AVAILABLE DATA =>
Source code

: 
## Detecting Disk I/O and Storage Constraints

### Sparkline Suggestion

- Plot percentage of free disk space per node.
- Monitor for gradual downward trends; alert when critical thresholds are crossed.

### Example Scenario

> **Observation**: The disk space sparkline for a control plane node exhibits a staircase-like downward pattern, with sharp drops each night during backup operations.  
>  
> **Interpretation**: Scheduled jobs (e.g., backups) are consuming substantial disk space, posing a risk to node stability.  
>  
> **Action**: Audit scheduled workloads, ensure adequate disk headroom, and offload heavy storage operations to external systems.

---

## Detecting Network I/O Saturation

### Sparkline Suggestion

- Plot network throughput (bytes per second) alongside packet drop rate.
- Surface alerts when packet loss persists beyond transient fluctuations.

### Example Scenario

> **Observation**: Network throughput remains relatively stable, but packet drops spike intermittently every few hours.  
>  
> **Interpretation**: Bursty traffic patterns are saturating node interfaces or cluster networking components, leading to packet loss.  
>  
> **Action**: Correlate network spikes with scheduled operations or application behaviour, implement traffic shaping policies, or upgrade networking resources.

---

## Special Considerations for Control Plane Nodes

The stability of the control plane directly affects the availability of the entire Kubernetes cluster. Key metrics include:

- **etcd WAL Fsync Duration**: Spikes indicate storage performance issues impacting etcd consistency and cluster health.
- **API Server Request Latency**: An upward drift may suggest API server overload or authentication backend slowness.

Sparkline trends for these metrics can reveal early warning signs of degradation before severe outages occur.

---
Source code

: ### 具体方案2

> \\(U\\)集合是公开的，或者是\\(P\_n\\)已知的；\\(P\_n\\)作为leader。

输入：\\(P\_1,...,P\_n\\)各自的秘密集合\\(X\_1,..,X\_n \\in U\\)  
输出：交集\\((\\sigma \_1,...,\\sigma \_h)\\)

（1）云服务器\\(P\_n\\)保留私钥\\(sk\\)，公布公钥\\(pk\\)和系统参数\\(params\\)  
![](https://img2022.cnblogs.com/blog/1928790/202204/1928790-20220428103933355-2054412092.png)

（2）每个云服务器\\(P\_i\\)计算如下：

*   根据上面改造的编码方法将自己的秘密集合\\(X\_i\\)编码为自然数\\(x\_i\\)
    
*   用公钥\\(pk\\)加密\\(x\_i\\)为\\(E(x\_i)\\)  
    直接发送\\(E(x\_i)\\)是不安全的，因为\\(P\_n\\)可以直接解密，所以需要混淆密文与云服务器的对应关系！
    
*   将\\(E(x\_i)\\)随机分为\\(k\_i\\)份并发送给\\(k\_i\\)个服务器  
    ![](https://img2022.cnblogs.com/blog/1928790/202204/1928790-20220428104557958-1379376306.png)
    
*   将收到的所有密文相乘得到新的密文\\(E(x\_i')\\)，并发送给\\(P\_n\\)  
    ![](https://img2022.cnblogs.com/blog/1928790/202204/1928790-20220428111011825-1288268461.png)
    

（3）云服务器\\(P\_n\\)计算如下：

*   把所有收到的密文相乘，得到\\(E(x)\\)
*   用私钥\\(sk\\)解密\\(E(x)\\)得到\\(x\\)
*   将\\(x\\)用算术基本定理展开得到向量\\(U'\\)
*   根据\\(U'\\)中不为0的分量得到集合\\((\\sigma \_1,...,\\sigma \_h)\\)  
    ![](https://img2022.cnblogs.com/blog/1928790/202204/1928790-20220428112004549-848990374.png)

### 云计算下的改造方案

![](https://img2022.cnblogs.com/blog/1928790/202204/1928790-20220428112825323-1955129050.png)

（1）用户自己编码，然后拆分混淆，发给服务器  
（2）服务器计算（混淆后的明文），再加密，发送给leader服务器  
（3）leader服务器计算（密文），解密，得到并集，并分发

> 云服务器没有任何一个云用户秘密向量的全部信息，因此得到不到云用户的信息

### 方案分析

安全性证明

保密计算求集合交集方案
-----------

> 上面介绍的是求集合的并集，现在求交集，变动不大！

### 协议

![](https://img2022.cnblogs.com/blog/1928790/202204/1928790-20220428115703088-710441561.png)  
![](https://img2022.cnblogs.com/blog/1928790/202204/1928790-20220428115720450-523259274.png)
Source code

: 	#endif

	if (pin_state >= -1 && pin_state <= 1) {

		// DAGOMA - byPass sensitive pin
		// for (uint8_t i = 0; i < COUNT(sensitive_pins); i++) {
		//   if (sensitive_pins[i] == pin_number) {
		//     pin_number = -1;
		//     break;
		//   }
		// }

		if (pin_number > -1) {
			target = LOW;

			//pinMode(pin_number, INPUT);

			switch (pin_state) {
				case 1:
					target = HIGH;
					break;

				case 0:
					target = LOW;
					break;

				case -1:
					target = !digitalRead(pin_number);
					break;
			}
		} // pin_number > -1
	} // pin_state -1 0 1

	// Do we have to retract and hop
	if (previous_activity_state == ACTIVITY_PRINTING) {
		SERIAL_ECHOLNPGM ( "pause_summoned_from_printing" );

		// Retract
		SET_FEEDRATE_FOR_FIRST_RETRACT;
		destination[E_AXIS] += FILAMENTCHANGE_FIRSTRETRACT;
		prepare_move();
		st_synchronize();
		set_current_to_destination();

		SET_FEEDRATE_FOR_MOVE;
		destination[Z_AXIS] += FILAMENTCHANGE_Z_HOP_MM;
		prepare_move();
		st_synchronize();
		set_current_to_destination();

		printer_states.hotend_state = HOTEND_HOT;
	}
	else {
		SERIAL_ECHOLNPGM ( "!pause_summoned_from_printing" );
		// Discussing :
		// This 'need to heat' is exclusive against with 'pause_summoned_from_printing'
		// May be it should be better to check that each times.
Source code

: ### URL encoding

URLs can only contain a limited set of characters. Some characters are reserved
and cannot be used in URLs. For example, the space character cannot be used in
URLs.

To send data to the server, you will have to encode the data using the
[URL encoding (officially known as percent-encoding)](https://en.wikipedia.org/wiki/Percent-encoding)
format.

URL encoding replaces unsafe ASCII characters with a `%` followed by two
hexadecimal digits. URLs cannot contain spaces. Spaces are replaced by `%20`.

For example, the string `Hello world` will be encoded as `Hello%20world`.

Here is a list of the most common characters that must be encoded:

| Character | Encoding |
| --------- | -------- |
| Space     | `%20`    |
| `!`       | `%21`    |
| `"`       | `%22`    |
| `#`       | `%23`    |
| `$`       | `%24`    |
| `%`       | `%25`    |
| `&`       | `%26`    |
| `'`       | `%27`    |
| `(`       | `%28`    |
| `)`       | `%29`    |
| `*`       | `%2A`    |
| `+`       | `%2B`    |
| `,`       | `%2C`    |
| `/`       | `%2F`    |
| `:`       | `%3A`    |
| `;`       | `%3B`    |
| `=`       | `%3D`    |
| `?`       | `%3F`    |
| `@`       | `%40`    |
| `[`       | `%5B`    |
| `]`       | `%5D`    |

WHAT YOU NEED TO DO =>
In the answer, each entry from the listing must be transcribed exactly.

EXERCISE ANSWER =>
Source code

: 
## Detecting Disk I/O and Storage Constraints

### Sparkline Suggestion

- Plot percentage of free disk space per node.
- Monitor for gradual downward trends; alert when critical thresholds are crossed.

### Example Scenario

> **Observation**: The disk space sparkline for a control plane node exhibits a staircase-like downward pattern, with sharp drops each night during backup operations.  
>  
> **Interpretation**: Scheduled jobs (e.g., backups) are consuming substantial disk space, posing a risk to node stability.  
>  
> **Action**: Audit scheduled workloads, ensure adequate disk headroom, and offload heavy storage operations to external systems.

---

## Detecting Network I/O Saturation

### Sparkline Suggestion

- Plot network throughput (bytes per second) alongside packet drop rate.
- Surface alerts when packet loss persists beyond transient fluctuations.

### Example Scenario

> **Observation**: Network throughput remains relatively stable, but packet drops spike intermittently every few hours.  
>  
> **Interpretation**: Bursty traffic patterns are saturating node interfaces or cluster networking components, leading to packet loss.  
>  
> **Action**: Correlate network spikes with scheduled operations or application behaviour, implement traffic shaping policies, or upgrade networking resources.

---

## Special Considerations for Control Plane Nodes

The stability of the control plane directly affects the availability of the entire Kubernetes cluster. Key metrics include:

- **etcd WAL Fsync Duration**: Spikes indicate storage performance issues impacting etcd consistency and cluster health.
- **API Server Request Latency**: An upward drift may suggest API server overload or authentication backend slowness.

Sparkline trends for these metrics can reveal early warning signs of degradation before severe outages occur.

---
Source code

: ### 具体方案2

> \\(U\\)集合是公开的，或者是\\(P\_n\\)已知的；\\(P\_n\\)作为leader。

输入：\\(P\_1,...,P\_n\\)各自的秘密集合\\(X\_1,..,X\_n \\in U\\)  
输出：交集\\((\\sigma \_1,...,\\sigma \_h)\\)

（1）云服务器\\(P\_n\\)保留私钥\\(sk\\)，公布公钥\\(pk\\)和系统参数\\(params\\)  
![](https://img2022.cnblogs.com/blog/1928790/202204/1928790-20220428103933355-2054412092.png)

（2）每个云服务器\\(P\_i\\)计算如下：

*   根据上面改造的编码方法将自己的秘密集合\\(X\_i\\)编码为自然数\\(x\_i\\)
    
*   用公钥\\(pk\\)加密\\(x\_i\\)为\\(E(x\_i)\\)  
    直接发送\\(E(x\_i)\\)是不安全的，因为\\(P\_n\\)可以直接解密，所以需要混淆密文与云服务器的对应关系！
    
*   将\\(E(x\_i)\\)随机分为\\(k\_i\\)份并发送给\\(k\_i\\)个服务器  
    ![](https://img2022.cnblogs.com/blog/1928790/202204/1928790-20220428104557958-1379376306.png)
    
*   将收到的所有密文相乘得到新的密文\\(E(x\_i')\\)，并发送给\\(P\_n\\)  
    ![](https://img2022.cnblogs.com/blog/1928790/202204/1928790-20220428111011825-1288268461.png)
    

（3）云服务器\\(P\_n\\)计算如下：

*   把所有收到的密文相乘，得到\\(E(x)\\)
*   用私钥\\(sk\\)解密\\(E(x)\\)得到\\(x\\)
*   将\\(x\\)用算术基本定理展开得到向量\\(U'\\)
*   根据\\(U'\\)中不为0的分量得到集合\\((\\sigma \_1,...,\\sigma \_h)\\)  
    ![](https://img2022.cnblogs.com/blog/1928790/202204/1928790-20220428112004549-848990374.png)

### 云计算下的改造方案

![](https://img2022.cnblogs.com/blog/1928790/202204/1928790-20220428112825323-1955129050.png)

（1）用户自己编码，然后拆分混淆，发给服务器  
（2）服务器计算（混淆后的明文），再加密，发送给leader服务器  
（3）leader服务器计算（密文），解密，得到并集，并分发

> 云服务器没有任何一个云用户秘密向量的全部信息，因此得到不到云用户的信息

### 方案分析

安全性证明

保密计算求集合交集方案
-----------

> 上面介绍的是求集合的并集，现在求交集，变动不大！

### 协议

![](https://img2022.cnblogs.com/blog/1928790/202204/1928790-20220428115703088-710441561.png)  
![](https://img2022.cnblogs.com/blog/1928790/202204/1928790-20220428115720450-523259274.png)
Source code

: 	#endif

	if (pin_state >= -1 && pin_state <= 1) {

		// DAGOMA - byPass sensitive pin
		// for (uint8_t i = 0; i < COUNT(sensitive_pins); i++) {
		//   if (sensitive_pins[i] == pin_number) {
		//     pin_number = -1;
		//     break;
		//   }
		// }

		if (pin_number > -1) {
			target = LOW;

			//pinMode(pin_number, INPUT);

			switch (pin_state) {
				case 1:
					target = HIGH;
					break;

				case 0:
					target = LOW;
					break;

				case -1:
					target = !digitalRead(pin_number);
					break;
			}
		} // pin_number > -1
	} // pin_state -1 0 1

	// Do we have to retract and hop
	if (previous_activity_state == ACTIVITY_PRINTING) {
		SERIAL_ECHOLNPGM ( "pause_summoned_from_printing" );

		// Retract
		SET_FEEDRATE_FOR_FIRST_RETRACT;
		destination[E_AXIS] += FILAMENTCHANGE_FIRSTRETRACT;
		prepare_move();
		st_synchronize();
		set_current_to_destination();

		SET_FEEDRATE_FOR_MOVE;
		destination[Z_AXIS] += FILAMENTCHANGE_Z_HOP_MM;
		prepare_move();
		st_synchronize();
		set_current_to_destination();

		printer_states.hotend_state = HOTEND_HOT;
	}
	else {
		SERIAL_ECHOLNPGM ( "!pause_summoned_from_printing" );
		// Discussing :
		// This 'need to heat' is exclusive against with 'pause_summoned_from_printing'
		// May be it should be better to check that each times.
Source code

: ### URL encoding

URLs can only contain a limited set of characters. Some characters are reserved
and cannot be used in URLs. For example, the space character cannot be used in
URLs.

To send data to the server, you will have to encode the data using the
[URL encoding (officially known as percent-encoding)](https://en.wikipedia.org/wiki/Percent-encoding)
format.

URL encoding replaces unsafe ASCII characters with a `%` followed by two
hexadecimal digits. URLs cannot contain spaces. Spaces are replaced by `%20`.

For example, the string `Hello world` will be encoded as `Hello%20world`.

Here is a list of the most common characters that must be encoded:

| Character | Encoding |
| --------- | -------- |
| Space     | `%20`    |
| `!`       | `%21`    |
| `"`       | `%22`    |
| `#`       | `%23`    |
| `$`       | `%24`    |
| `%`       | `%25`    |
| `&`       | `%26`    |
| `'`       | `%27`    |
| `(`       | `%28`    |
| `)`       | `%29`    |
| `*`       | `%2A`    |
| `+`       | `%2B`    |
| `,`       | `%2C`    |
| `/`       | `%2F`    |
| `:`       | `%3A`    |
| `;`       | `%3B`    |
| `=`       | `%3D`    |
| `?`       | `%3F`    |
| `@`       | `%40`    |
| `[`       | `%5B`    |
| `]`       | `%5D`    |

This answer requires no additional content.